• What this task involves: In the data below, find each line that contains the word "shows" and copy it.

• Data section:

>>>>

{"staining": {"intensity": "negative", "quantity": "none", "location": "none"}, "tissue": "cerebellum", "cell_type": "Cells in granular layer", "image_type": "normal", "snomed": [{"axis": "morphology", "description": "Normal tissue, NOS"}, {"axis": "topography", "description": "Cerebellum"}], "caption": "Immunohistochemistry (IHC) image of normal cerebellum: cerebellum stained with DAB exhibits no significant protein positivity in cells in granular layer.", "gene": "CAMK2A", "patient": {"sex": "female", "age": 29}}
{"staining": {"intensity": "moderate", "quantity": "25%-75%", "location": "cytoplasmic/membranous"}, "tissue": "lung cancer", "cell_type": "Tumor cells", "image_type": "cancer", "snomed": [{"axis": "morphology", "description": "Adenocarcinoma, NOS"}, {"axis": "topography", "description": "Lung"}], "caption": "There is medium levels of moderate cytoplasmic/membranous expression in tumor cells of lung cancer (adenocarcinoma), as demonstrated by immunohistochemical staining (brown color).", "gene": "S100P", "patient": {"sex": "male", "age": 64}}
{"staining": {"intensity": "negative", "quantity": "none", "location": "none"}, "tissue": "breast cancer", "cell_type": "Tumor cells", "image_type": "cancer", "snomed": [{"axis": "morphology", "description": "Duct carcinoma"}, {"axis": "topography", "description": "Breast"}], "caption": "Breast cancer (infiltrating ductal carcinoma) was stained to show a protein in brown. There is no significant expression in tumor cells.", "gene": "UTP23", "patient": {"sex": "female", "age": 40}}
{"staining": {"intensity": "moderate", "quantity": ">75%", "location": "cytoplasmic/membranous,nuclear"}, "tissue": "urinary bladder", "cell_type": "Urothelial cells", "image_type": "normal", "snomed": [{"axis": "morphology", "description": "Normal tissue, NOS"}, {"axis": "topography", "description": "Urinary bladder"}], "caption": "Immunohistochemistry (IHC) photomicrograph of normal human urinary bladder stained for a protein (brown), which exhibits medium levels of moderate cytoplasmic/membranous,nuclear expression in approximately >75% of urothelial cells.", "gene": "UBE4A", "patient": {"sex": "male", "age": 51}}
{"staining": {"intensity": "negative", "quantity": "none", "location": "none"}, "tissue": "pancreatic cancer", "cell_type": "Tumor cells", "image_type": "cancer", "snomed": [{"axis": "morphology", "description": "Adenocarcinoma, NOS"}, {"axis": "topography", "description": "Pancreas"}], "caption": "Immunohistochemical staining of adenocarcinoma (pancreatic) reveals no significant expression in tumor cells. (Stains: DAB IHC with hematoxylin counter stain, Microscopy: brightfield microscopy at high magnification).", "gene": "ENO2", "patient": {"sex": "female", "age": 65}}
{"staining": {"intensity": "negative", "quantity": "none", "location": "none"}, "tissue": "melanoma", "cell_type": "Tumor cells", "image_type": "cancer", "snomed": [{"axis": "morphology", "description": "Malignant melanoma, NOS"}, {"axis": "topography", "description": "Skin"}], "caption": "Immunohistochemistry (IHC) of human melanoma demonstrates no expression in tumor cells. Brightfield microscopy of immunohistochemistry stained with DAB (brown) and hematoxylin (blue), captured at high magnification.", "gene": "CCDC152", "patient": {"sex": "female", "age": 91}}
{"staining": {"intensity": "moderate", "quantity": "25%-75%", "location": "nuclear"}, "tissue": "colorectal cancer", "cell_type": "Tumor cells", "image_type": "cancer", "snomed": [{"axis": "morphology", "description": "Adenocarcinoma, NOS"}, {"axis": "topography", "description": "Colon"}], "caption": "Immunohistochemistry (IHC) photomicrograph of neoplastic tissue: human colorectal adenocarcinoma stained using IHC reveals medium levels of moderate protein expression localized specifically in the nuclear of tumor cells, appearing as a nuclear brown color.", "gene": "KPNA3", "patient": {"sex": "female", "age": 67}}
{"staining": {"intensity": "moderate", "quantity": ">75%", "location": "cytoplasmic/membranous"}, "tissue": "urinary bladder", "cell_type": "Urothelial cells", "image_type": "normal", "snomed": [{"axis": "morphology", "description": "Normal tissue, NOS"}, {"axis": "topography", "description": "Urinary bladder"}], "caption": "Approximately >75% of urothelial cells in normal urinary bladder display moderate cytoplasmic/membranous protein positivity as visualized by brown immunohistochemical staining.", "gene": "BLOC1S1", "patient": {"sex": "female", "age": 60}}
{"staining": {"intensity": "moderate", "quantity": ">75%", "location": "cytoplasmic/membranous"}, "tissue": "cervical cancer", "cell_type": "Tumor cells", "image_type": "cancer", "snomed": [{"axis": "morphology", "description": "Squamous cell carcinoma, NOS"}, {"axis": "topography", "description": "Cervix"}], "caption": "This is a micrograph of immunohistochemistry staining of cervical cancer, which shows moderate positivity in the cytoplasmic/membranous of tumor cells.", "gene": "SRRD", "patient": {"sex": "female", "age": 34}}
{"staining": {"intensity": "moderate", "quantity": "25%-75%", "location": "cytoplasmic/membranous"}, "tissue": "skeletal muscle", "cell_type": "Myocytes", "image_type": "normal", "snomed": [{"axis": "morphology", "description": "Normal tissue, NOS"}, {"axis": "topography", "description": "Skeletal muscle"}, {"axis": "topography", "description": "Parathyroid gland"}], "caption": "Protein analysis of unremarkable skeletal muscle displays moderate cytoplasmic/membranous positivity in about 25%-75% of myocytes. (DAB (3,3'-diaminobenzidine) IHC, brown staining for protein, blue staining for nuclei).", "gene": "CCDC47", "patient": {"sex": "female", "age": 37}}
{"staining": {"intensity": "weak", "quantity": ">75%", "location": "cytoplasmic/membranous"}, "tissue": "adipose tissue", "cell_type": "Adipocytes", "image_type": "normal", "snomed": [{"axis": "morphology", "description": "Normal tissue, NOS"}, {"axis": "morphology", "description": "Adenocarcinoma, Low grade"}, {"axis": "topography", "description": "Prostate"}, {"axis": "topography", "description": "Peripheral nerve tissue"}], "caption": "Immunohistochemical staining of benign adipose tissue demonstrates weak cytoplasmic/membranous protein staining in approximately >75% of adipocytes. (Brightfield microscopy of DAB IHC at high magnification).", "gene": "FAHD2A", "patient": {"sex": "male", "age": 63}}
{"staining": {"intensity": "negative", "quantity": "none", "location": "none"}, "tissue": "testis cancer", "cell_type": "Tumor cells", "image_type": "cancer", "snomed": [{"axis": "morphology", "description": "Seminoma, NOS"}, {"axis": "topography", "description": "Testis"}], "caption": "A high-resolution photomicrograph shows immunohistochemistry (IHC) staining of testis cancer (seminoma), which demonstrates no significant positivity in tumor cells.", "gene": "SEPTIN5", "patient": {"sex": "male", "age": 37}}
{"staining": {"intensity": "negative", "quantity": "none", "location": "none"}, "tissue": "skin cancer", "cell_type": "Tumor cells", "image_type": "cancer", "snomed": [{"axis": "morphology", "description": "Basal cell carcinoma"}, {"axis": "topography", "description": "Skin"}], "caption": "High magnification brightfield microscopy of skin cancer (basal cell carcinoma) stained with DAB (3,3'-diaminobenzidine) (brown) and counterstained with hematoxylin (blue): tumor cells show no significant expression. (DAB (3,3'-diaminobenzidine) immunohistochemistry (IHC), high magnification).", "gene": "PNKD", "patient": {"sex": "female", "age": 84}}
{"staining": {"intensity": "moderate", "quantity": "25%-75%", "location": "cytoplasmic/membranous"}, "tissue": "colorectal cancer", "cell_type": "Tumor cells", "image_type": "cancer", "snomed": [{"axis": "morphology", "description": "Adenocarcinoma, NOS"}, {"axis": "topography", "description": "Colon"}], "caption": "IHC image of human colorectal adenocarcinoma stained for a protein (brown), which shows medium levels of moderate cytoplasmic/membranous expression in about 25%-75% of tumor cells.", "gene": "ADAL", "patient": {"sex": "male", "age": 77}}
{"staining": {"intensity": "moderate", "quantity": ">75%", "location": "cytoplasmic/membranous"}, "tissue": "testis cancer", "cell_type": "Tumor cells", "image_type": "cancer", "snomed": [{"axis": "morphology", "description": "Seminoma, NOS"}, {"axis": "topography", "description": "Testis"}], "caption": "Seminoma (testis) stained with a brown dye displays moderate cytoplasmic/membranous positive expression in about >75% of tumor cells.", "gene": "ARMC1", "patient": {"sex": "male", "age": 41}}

<<<<

• Result:
{"staining": {"intensity": "moderate", "quantity": ">75%", "location": "cytoplasmic/membranous"}, "tissue": "cervical cancer", "cell_type": "Tumor cells", "image_type": "cancer", "snomed": [{"axis": "morphology", "description": "Squamous cell carcinoma, NOS"}, {"axis": "topography", "description": "Cervix"}], "caption": "This is a micrograph of immunohistochemistry staining of cervical cancer, which shows moderate positivity in the cytoplasmic/membranous of tumor cells.", "gene": "SRRD", "patient": {"sex": "female", "age": 34}}
{"staining": {"intensity": "negative", "quantity": "none", "location": "none"}, "tissue": "testis cancer", "cell_type": "Tumor cells", "image_type": "cancer", "snomed": [{"axis": "morphology", "description": "Seminoma, NOS"}, {"axis": "topography", "description": "Testis"}], "caption": "A high-resolution photomicrograph shows immunohistochemistry (IHC) staining of testis cancer (seminoma), which demonstrates no significant positivity in tumor cells.", "gene": "SEPTIN5", "patient": {"sex": "male", "age": 37}}
{"staining": {"intensity": "moderate", "quantity": "25%-75%", "location": "cytoplasmic/membranous"}, "tissue": "colorectal cancer", "cell_type": "Tumor cells", "image_type": "cancer", "snomed": [{"axis": "morphology", "description": "Adenocarcinoma, NOS"}, {"axis": "topography", "description": "Colon"}], "caption": "IHC image of human colorectal adenocarcinoma stained for a protein (brown), which shows medium levels of moderate cytoplasmic/membranous expression in about 25%-75% of tumor cells.", "gene": "ADAL", "patient": {"sex": "male", "age": 77}}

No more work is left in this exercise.